[Items from a data source]

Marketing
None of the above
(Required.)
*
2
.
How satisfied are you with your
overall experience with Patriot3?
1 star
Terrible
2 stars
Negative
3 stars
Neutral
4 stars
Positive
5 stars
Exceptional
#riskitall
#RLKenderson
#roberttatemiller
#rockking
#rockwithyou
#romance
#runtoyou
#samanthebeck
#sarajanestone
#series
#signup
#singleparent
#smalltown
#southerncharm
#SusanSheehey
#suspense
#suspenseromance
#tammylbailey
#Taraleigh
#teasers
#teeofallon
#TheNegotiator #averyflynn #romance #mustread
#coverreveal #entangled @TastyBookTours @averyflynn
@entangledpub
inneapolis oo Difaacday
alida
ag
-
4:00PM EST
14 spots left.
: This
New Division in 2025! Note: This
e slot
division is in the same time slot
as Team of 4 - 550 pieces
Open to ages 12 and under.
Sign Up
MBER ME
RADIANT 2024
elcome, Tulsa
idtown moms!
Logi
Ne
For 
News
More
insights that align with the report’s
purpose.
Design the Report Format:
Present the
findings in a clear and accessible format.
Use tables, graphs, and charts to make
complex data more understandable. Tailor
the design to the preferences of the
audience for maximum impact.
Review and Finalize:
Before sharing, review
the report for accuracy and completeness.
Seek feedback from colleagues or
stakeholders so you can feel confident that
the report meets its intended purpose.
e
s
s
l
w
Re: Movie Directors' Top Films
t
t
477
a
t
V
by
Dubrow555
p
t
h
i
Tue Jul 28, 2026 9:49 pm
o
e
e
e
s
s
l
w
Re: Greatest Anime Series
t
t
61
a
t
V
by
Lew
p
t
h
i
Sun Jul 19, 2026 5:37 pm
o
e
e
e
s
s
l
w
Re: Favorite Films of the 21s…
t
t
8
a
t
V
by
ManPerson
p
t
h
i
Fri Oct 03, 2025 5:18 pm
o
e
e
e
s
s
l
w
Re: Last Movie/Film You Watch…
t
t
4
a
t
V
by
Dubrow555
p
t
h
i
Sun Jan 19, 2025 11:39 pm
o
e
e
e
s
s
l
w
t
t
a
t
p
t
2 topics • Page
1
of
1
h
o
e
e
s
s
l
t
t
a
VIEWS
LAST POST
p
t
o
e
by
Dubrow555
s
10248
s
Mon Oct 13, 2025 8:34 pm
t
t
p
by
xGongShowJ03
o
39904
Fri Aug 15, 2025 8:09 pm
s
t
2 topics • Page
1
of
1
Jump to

[DIRECTIONS FOR THIS TASK] Rewrite everything from the start of the records down through the line containing "#singleparent", substituting "Awful" for "Terrible" and leaving all else unchanged.

[SOLUTION]
Marketing
None of the above
(Required.)
*
2
.
How satisfied are you with your
overall experience with Patriot3?
1 star
Awful
2 stars
Negative
3 stars
Neutral
4 stars
Positive
5 stars
Exceptional
#riskitall
#RLKenderson
#roberttatemiller
#rockking
#rockwithyou
#romance
#runtoyou
#samanthebeck
#sarajanestone
#series
#signup
#singleparent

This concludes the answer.